It seems likely that our digital native’s brains have altered structurally as a result of their interactions with technology. There are at least two reasons for such a speculation - first is their elevated skill in the manipulation of technical communication devices when compared to adults (at least compared to me). The second is their ability to parallel process/multitask in their daily activities, which is an extension of the rampant multitasking in the digital domain - e.g. engaging in multiple conversations while having several windows open, each for a different purpose.
As if grouping the post-1980s individuals into the label of “digital native” was not enough, I learn now that we have, typifying the digital age, two versions of them and that my in-house teenager is, is in fact, the Digital Native 2.0. I understand that “DNs 1.0 have been the original creators and users of the first Internet platforms, i.e. the pioneers of the Web, as it was the first generation to attain their secondary socialization on this type of technology” while “DNs 2.0 are children of the cloud and social networks” whose strength lies in “manipulating various wi-fi devices and interactive platforms hosted in Web servers that permit ubiquitous access and use from any device connected to the Internet”. If that is too pedantic, here is an except from a 2014 paper that proposes the two generational-structure of digital natives, which lists the characteristics of DN 2.0.
While such classifications and categorizations are alright from an academic viewpoint, how has this affected my daily life?
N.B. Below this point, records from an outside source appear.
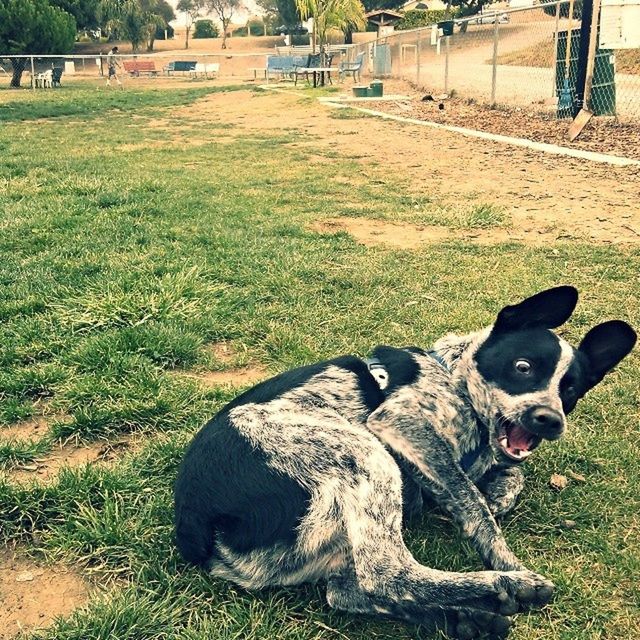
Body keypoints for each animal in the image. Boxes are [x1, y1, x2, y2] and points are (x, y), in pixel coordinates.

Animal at [174, 288, 636, 636]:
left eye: (571, 391)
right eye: (523, 367)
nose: (550, 420)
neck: (451, 376)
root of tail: (196, 526)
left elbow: (507, 476)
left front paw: (500, 492)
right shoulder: (403, 425)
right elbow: (472, 501)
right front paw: (506, 560)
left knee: (349, 591)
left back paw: (467, 618)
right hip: (364, 454)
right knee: (385, 573)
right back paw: (504, 586)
As a digital immigrant, I struggle to catch up to the digital native kid, exemplifying the generation gap, or “digital divide” as it is called. A few months ago, while filling out a customer response form in a handheld device at a shop, I struggled to use the stylus and the exasperated kid helped me use it, bemoaning my utter lack of common sense. Rather than point out to her inability to cross an un-signaled intersection a few minutes earlier, I chose to use the digital divide to connect with my kid. Instead of looking at her through the glaze of incomprehension or indifference as she rattled off about technology related stuff, I chose to pay attention to my DN 2.0, and here is what I have learned:
Nobody checks emails anymore. I need to IM people. (IM= Instant messaging, eyeroll)
Updating FB frequently is not good.
Instagram is a place where the pictures are supposed to speak a thousand words. Not words.
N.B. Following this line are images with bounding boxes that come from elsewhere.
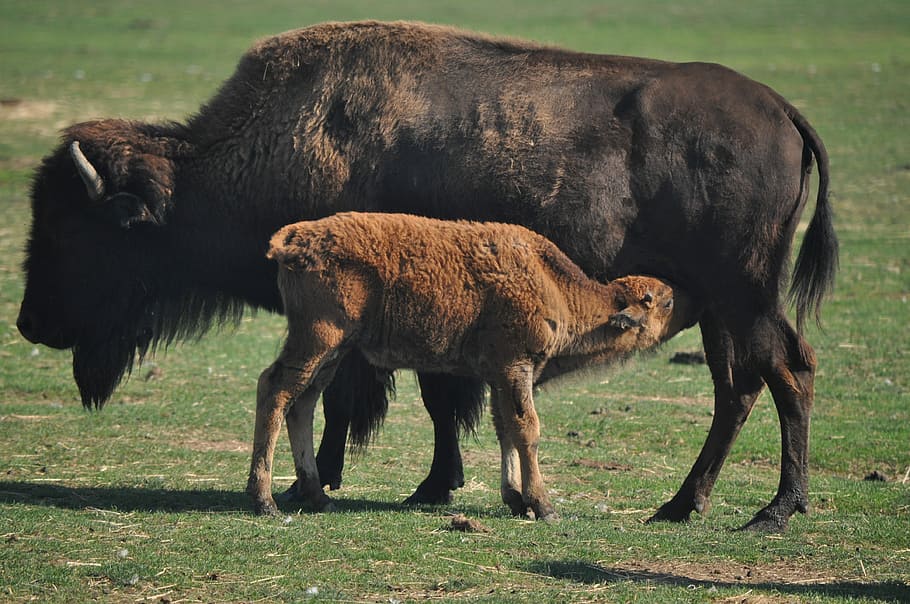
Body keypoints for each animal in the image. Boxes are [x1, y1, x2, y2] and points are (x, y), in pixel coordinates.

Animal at [17, 21, 836, 531]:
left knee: (787, 370)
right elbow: (428, 399)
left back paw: (773, 511)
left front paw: (361, 482)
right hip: (722, 307)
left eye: (76, 228)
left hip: (744, 295)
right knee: (739, 388)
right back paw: (681, 506)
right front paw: (429, 484)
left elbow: (377, 397)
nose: (29, 322)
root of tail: (783, 111)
If you are on Twitter, you are a DN 1.0 or earlier version of a human.
Not that the above knowledge I have now gained would be of tangible use, other than affording me quality time with my DN 2.0 - I will now email this article to my colleague to post it in the Mobicip blog, update my FB page with a link to this article, label my Insta photos with captions and descriptions, compress my thoughts into 140 characters and revel at the brilliance of it. My only consolation is that given the breakneck speed evolution of digital tools, it wouldn’t be too long before the next version of the DN is released, and my DN 2.0 would be as obsolete as I am now.
Douglas Adams was right, after all.
“Anything that is in the world when you’re born is normal and ordinary and is just a natural part of the way the world works.
Anything that’s invented between when you’re fifteen and thirty-five is new and exciting and revolutionary and you can probably get a career in it.
Anything invented after you’re thirty-five is against the natural order of things.”